What does it sound like?:
In 1977, David Bowie kept himself occupied by celebrating his thirtieth birthday, releasing Low and “Heroes”, co-writing and producing Iggy Pop’s The Idiot and Lust For Life, playing keyboards for him on tour, providing a voice over for Peter And The Wolf and ending the year duetting with Bing Crosby on a TV Christmas special. In 1978, he took it easy by embarking on a world tour called Isolar II.
Bowie could call on his finest rhythm section: Carlos Alomar guitar, George Murray bass and Dennis Davis drums. He recruited pianist Sean Mayes who used to be in a rock band called Fumble that supported Ziggy in 1972. Roger Powell, in the Eno synthesiser and treatments role, was a member of Todd Rundgren’s Utopia. Simon House was borrowed from Hawkwind to play electric violin. Lead guitar was provided by Adrian Belew, an Eno spot at a Frank Zappa gig.
The stage set consisted of an austere white fluorescent cage, capable of glowing and flashing. Spotlights would be trained onto the audience. The shadows cast gave the impression the musicians were sinister and imposing. The show was split into two halves by a brief interval. Part one was overwhelmingly material from Low and “Heroes”. During the break, Bowie donned a snakeskin coat. Part two began with six or seven songs from Ziggy Stardust and concluded with half of Stationtostation.
This was the tour that yielded Stage, recorded towards the end of the US leg. Welcome To The Blackout captures two nights at Earls Court two months later. Consequently, it is impossible to avoid an exercise in compare and contrast and the why bother question. The Stage remix from last year’s Bowie box, shares almost the same tracklist and sequence and is a fair comparison. Welcome additionally features Sound And Vision, the only time they played it on the tour, and the encore, Rebel Rebel.

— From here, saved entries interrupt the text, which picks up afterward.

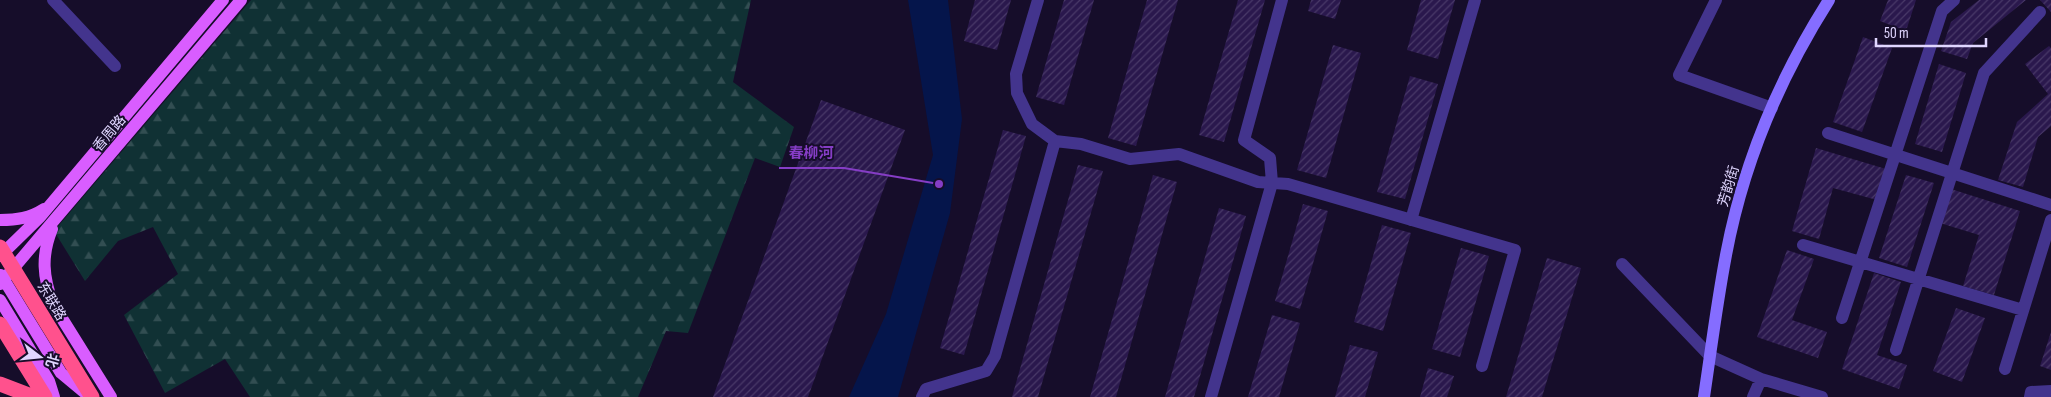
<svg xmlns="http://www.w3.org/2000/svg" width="2051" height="397" font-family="'Sofia Sans Condensed','Noto Sans SC',sans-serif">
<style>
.forest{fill:url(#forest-firs)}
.water{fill:#05154b}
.building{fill:url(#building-hatch)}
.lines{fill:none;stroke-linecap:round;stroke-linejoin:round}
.street{stroke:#43348d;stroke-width:12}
.secondary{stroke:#856dff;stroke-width:12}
.primary{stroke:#d95dff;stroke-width:12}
.highway{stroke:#ff518d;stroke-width:15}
.highway-bridge{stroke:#ff518d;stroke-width:15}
.labels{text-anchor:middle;stroke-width:4;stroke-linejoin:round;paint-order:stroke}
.street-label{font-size:14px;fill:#e0d6ff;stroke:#160d2a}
.leader{fill:none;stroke:#853dc5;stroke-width:2}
.callout-dot{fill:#853dc5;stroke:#160d2a;stroke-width:2}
.callout-label{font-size:15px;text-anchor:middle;font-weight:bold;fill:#853dc5;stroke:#160d2a;stroke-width:4;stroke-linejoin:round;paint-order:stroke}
</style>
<defs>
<pattern id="forest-firs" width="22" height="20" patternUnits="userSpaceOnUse" patternTransform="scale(1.25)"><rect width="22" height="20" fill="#103134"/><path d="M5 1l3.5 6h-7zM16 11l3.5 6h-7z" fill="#324e52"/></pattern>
<pattern id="building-hatch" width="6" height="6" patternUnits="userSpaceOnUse" patternTransform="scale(1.25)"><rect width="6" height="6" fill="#2a184d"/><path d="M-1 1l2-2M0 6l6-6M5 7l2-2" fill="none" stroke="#493968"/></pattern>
</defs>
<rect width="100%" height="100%" fill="#160d2a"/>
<!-- forest -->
<path class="forest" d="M 251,0 L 751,0 L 733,82 L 794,127 L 780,167 L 755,158 L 688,333 L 666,331 L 638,397 L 250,397 L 225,359 L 165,393 L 124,315 L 178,274 L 153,227 L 118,241 L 85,281 L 54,231 Z"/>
<!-- water -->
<path class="water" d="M 908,0 L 948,0 L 962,119 L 950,213 L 898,397 L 849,397 L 886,314 L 933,155 Z"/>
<!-- building -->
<path class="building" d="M 975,0 L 1011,0 L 997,50 L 964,41 Z
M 1064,0 L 1094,0 L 1064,105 L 1036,97 Z
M 1147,0 L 1178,0 L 1136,146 L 1108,138 Z
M 1238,0 L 1265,0 L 1224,142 L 1199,135 Z
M 1311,0 L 1341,0 L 1335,19 L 1308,11 Z
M 1421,0 L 1455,0 L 1438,59 L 1407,50 Z
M 1888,0 L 1916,0 L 1906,31 L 1880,21 Z
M 1979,0 L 2026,0 L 1973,43 L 1967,59 L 1941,51 L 1951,22 Z
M 2040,0 L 2051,0 L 2051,12 Z
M 1863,37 L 1892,48 L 1862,132 L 1833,122 Z
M 1333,45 L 1361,53 L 1326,178 L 1297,170 Z
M 2049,46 L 2051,48 L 2051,126 L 2038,137 L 2023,187 L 1998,180 L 2017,122 L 2048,94 L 2025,64 Z
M 1939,64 L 1966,73 L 1942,152 L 1915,144 Z
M 1410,76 L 1438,84 L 1405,199 L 1377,192 Z
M 821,100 L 905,130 L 808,397 L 713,397 Z
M 1003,130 L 1026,136 L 964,355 L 940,348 Z
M 1816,148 L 1886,169 L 1877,200 L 1833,188 L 1819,239 L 1792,231 Z
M 1078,165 L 1103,171 L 1038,397 L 1012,397 Z
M 1153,175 L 1177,182 L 1116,397 L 1090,397 Z
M 1906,175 L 1934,183 L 1907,267 L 1879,258 Z
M 1951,189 L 2020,211 L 1994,295 L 1963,286 L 1979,235 L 1940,223 Z
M 1303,204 L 1328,211 L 1300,309 L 1275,301 Z
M 1219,208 L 1246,216 L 1194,397 L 1165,397 Z
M 1382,225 L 1411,233 L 1383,331 L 1354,322 Z
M 1461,248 L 1489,256 L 1460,357 L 1432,349 Z
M 1787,250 L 1814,259 L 1792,320 L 1827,332 L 1818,358 L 1757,337 Z
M 1547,258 L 1581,268 L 1542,397 L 1506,397 Z
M 1874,273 L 1901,282 L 1877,355 L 1907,365 L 1899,389 L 1842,369 Z
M 1956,308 L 1985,318 L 1962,382 L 1933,371 Z
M 1272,315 L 1300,323 L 1279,397 L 1248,397 Z
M 2051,332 L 2051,370 L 2040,366 Z
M 1350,345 L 1378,352 L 1365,397 L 1335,397 Z
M 1428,368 L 1454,376 L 1447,397 L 1420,397 Z"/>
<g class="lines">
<!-- street -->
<path class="street" d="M 53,0 L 115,66
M 1038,0 L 1016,74 L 1017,93 L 1032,124 L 1055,141 L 1081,144 L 1130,159 L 1179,154 L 1258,182 L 1288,184 L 1515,250 L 1482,366
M 1716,0 L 1679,75 L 1772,108
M 1828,133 L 2051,205
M 1411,220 L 1475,0
M 1803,245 L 2023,310
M 1622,264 L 1710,356 L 1761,379 L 1822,397
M 1842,318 L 1942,11 L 1954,0
M 1896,350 L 1984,73 L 2040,12
M 2005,369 L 2051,220
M 922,397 L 926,389 L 986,371 L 995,356 L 1055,141
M 1211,397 L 1272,183 L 1270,158 L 1244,140 L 1282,0
M 1753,397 L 1761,379
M 2030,397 L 2031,392 L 2051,391"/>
<!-- secondary -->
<path class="secondary" d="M 1704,397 C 1711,350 1717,302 1726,255 C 1743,164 1780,77 1829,0"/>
<!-- primary -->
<path class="primary" d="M 0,220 C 17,220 30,218 44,209
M 52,229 C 41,256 43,277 53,304 L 111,397
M 0,256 L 40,217 L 223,0
M 1,275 L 61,373 L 90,397
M 0,284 L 241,0
M 0,300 L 49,381 L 54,397"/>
<!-- highway -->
<path class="highway" d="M 0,324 L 45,397
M 0,384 L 34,397"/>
<!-- highway-bridge -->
<path class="highway-bridge" d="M 0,247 L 92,397"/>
</g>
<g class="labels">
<!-- street labels -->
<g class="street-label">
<text transform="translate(109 133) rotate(-50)" y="5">香周路</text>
<text transform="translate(1728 186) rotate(-73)" y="5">芳韵街</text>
<text transform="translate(52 301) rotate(59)" y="5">东联路</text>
</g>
</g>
<!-- callouts -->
<path class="leader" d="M939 184L844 168H779"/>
<circle class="callout-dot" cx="939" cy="184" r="5"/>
<g class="callout-label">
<text x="811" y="158">春柳河</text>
</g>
<!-- north arrow -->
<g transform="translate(40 357) rotate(106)" stroke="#160d2a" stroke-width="4" paint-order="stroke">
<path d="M0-4L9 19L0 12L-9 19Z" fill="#e0d6ff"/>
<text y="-8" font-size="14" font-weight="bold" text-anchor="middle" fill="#e0d6ff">北</text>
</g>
<!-- scale -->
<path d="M1876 38v8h110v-8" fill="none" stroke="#e0d6ff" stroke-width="2.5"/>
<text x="1884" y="38" font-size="15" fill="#e0d6ff" stroke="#160d2a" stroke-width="4" paint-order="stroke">50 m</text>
</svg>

The first things that hits you, after the opening instrumental Warzarsa, is the mixing. Tony Visconti’s upper register hearing must be shot. Stage is very bottom heavy, to the benefit of Murray, notably on Breaking Glass, but no-one else. David Richards’s mix for Welcome is far superior, sharper, more rounded and highlights the guitars and electric violin much better. It helps enormously that both guitarists are on such scorching form at Earls Court, especially for Jean Genie and Stay, two tracks not included on the original 1978 release of Stage. In fact, it seems as though there is twice as much guitar throughout Welcome. Welcome’s Stay is so spectacular it arguably surpasses the studio version. Dennis Davis’s drumming is simply awesome in both settings. Oddly, the Ziggy tracks don’t suit this band. The jagged, splintered shards of rock styling are stunning but don’t fit Hang Onto Yourself. Poor Woody had to make do with overturned bins for floor toms and tin plates for cymbals. Davis’s kit is far superior and, therefore, feels almost too good.

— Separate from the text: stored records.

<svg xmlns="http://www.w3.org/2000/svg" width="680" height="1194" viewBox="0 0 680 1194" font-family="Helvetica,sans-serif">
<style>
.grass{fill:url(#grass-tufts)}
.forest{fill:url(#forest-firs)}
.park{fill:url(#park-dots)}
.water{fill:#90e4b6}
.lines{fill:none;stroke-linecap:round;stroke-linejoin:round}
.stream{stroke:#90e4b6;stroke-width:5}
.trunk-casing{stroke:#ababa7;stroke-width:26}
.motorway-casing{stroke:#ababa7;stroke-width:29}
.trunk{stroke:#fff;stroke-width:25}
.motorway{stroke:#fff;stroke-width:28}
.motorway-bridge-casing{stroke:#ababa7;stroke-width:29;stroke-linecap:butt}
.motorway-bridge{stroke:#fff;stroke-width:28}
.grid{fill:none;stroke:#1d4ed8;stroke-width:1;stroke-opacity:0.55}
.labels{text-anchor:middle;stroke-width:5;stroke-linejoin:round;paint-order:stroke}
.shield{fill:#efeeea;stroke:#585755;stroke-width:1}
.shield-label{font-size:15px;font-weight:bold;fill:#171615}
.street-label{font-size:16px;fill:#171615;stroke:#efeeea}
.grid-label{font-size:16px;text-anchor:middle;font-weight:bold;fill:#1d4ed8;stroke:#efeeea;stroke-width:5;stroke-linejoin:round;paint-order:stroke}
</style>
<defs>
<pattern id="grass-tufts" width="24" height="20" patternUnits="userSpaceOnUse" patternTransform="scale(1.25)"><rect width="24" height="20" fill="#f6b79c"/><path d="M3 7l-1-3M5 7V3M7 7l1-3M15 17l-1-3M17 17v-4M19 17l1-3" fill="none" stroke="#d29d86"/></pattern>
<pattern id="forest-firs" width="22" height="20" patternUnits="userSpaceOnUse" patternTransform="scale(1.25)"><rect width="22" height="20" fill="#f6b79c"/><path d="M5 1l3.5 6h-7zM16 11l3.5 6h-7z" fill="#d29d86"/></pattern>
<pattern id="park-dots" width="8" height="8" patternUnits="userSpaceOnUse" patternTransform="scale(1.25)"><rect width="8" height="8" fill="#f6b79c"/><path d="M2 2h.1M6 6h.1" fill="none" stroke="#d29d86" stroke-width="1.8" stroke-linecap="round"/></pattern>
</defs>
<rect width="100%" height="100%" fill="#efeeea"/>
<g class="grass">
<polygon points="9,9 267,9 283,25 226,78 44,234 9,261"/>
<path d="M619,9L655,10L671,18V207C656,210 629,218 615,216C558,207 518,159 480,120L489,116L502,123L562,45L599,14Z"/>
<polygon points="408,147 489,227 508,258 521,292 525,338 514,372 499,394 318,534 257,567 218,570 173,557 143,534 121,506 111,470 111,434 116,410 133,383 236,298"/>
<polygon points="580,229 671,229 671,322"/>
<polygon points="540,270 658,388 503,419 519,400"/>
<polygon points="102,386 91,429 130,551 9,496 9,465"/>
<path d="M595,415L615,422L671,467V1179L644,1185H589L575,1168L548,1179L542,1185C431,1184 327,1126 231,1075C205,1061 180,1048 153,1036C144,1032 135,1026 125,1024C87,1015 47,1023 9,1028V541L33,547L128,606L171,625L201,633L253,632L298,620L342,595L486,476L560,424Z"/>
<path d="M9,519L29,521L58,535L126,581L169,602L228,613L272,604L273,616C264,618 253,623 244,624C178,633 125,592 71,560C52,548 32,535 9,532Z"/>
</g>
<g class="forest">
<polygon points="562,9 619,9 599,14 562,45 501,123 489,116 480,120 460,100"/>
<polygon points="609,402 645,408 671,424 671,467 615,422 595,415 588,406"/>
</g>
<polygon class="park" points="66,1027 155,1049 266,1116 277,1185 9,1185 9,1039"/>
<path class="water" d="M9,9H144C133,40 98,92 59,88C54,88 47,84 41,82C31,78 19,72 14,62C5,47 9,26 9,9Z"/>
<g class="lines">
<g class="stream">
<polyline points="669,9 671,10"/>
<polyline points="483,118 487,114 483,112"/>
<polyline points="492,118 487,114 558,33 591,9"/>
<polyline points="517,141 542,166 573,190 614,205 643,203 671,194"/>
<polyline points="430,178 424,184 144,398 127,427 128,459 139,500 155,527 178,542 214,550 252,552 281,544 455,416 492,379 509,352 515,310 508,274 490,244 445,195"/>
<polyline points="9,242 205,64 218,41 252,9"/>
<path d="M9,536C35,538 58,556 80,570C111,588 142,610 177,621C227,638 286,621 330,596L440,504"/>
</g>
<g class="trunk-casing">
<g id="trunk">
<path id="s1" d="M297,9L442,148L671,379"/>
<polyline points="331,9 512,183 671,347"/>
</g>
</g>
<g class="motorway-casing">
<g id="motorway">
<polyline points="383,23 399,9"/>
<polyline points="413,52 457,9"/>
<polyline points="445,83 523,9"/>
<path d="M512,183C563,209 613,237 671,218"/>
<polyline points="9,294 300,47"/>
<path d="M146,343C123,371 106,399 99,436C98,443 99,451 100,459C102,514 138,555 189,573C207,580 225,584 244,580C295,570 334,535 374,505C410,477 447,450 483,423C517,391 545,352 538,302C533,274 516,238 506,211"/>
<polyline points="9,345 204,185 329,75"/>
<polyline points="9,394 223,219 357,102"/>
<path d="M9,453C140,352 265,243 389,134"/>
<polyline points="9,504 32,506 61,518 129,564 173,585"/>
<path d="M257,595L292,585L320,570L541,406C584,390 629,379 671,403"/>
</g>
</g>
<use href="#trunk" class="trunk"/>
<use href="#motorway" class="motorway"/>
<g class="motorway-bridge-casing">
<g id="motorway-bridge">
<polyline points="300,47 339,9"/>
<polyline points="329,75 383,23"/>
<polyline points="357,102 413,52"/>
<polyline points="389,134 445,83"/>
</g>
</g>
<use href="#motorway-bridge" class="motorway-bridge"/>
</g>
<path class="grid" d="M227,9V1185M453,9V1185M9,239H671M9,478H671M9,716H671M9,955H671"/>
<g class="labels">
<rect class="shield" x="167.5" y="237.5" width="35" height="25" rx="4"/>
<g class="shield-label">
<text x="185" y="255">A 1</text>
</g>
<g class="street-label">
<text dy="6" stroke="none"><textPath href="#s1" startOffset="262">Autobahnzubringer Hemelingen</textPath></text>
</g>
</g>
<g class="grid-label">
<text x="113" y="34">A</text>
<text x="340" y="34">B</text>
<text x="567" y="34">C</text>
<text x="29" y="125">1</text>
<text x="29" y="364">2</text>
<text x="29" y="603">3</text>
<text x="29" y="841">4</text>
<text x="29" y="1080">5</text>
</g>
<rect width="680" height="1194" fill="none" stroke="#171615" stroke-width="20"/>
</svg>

Sean Mayes recalls that the band deliberately slowed down when recording Stage. Overall, Stage does capture more of the menace in the Berlin songs but the band seem tense, as though the added pressure of recording a live album was transmitted through their fingers. However, tracks like TVC15, Be My Wife and Beauty And The Beast are better at a controlled, stately pace. Earls Court were the final nights before a four month break and the move to Oceana. Consequently, Welcome To The Blackout has a more relaxed end-of-term feel, Bowie and the band enjoying a greater freedom and energy. That energy boosts the likes of Blackout, Speed Of Life and Stationtostation. Two months down the road, Bowie’s voice is suffering, at least for part one. During the break, he must have indulged in a magic potion as he is more authoritative for part two.
The cover for Welcome To The Blackout is a little injudicious. Yes, Bowie’s hand is touching the microphone but, at first glance, it does look like a Nazi salute, evoking bad memories from 1976. Surely, there is a better photo somewhere.
It’s easy to understand why The Earls Court recordings haven’t been issued until now. Stage was already in the can and has received considerable investment, including a 2005 reissue, sorting out the woeful sequencing of 1978, and an expansion and remastering last year. Plus, Bowie’s voice, the star of the show, is less strong. Nevertheless, on balance, Welcome To The Blackout is an essential purchase for any self-respecting Bowiephile, especially those in love with this rhythm section and Adrian Belew’s axemanship.
What does it all *mean*?
Record Store Day has its uses. This was initially an RSD vinyl special and is now getting the all format treatment at a reasonable price.
Goes well with…
Weighing pros and cons. In the end, you pays your money and you makes your choice.
Might suit people who like…
A love of Bowie and dirty, filthy guitar. This is really a product for the established fan.
Every night of Isolar II was recorded. The last night, in Japan 12th December 1978, was filmed and broadcast on Japanese TV. Earls Court may be the best nights of a very long tour.